Writing SharePoint apps is a whole science in itself. There are many things to consider such as branding, architecture, app scoping, etc. Yet another important consideration is how do end users obtain such apps. There will be a public marketplace, a possible enterprise corporate catalog, or an alternate custom deployment process. These are considerations I cover in a subsequent chapter.
ii. Office Apps. Along with Apps for SharePoint 2013, Microsoft has also rolled out the concept of Apps for Office clients. This includes both Office thick client and thin client. These are also client side code that runs inside the office client and can interact with both the office client and server side artifacts. The client side code is usually written in JavaScript and HTML5, though you could write it in Silverlight and Flash. I wouldn’t advise using Silverlight or Flash if you can achieve the functionality through JavaScript. These apps are usually categorized into the following,
1. Task Pane Apps. Think of these as apps running in a task pane by the side of the main document you are working on. These are available in Excel thick client and web companion, Word thick client only, and project thick client.

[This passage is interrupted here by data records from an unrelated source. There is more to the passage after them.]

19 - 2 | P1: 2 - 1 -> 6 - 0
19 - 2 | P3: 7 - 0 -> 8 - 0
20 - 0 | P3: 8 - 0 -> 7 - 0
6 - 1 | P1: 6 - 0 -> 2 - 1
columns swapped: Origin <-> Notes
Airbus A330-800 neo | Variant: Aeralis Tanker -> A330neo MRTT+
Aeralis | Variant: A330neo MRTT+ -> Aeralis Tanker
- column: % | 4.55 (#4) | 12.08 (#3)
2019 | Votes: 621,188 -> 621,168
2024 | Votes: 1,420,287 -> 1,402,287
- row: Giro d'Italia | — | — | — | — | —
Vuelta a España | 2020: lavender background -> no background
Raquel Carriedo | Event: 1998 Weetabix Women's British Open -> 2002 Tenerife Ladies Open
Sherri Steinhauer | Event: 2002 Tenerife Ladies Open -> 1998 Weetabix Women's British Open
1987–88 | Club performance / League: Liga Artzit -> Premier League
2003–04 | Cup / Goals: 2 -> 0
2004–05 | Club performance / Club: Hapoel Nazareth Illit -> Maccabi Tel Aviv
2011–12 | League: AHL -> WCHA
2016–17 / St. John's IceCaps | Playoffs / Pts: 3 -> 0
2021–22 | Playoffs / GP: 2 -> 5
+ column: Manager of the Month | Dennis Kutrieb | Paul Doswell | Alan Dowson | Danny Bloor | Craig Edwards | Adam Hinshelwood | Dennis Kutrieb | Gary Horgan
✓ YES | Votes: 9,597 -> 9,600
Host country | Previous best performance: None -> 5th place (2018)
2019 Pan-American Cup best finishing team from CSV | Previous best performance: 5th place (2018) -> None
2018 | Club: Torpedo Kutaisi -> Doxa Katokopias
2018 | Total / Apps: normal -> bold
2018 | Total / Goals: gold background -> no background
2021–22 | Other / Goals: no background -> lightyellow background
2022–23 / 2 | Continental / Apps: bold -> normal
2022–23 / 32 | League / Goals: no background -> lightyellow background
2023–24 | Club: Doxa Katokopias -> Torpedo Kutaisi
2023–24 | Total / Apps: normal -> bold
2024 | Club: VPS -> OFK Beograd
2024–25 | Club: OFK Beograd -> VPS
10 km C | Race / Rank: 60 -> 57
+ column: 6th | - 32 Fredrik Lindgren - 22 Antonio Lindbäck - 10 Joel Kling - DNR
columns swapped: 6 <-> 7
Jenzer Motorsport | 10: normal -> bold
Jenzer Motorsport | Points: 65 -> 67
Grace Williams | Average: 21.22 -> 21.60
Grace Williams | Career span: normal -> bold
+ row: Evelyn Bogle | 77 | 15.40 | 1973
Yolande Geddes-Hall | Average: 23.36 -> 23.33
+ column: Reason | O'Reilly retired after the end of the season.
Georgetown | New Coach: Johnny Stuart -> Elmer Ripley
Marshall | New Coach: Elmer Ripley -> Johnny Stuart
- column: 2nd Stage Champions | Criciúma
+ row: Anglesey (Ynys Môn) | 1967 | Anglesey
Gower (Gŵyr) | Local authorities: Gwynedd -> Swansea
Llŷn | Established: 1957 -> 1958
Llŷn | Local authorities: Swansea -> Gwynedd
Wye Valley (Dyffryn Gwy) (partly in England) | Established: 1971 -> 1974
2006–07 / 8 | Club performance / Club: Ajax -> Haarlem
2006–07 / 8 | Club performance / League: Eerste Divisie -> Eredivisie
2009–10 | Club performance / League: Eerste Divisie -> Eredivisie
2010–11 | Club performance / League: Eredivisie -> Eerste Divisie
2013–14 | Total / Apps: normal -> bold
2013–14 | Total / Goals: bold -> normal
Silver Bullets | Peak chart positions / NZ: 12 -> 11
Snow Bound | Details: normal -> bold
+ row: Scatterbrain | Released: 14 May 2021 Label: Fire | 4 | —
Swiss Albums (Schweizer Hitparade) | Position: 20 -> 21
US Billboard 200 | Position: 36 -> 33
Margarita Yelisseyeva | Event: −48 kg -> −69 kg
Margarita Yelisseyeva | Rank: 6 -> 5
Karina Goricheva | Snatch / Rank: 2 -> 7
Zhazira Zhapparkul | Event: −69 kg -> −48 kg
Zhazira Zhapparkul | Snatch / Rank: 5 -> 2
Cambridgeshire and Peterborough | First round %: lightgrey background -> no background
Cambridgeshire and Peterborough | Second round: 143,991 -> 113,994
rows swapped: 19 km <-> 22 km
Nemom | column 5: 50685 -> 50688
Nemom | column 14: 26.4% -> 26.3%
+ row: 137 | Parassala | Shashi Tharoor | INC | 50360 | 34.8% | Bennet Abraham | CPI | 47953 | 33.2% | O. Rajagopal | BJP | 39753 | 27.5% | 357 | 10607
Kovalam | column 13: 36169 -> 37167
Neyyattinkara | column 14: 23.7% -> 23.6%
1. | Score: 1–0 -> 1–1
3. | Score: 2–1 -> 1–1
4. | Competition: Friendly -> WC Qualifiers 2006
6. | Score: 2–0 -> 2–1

2. Content Apps. These apps become part of the content of the document itself – so usually when you print, the content of the app will get printed as well. These are available in Excel thick client and web companion, and outlook thick client and mobile web and web app.
Visual Studio shows you the various app development choices in its introductory screen to Office Apps,
5. Office 365 development tools, or Codename “Napa”. This is an alternative to Visual Studio when it comes to app development for the cloud. This is a lightweight, completely in-browser experience allowing you to build SharePoint and Office web apps. It is an online companion to Visual Studio. Similar to Visual Studio, it presents you with a dialog asking you what kind of app you would like to build as shown below,
Once you select the kind of app you would like to write, it presents you, right through the browser, the equivalent of a visual studio solution right through the browser. You can edit JavaScript, HTML, expect things such as intellisense, code highlighting, autocomplete features, code cleanup and navigation features similar to what you are used to in Visual studio – except there is no Visual Studio to install, everything is running completely through the browser.
Finally, if you do need to leverage the full power of Visual Studio, you can export your “Napa” app into Visual Studio and get rolling with features such as JavaScript debugging etc.
So coming back to the original point of contention – to custom develop or not! Here is a little decision tree. This decision tree does not cover office apps.
To reiterate, avoid custom development. But when you can’t, pick the least invasive custom development approach.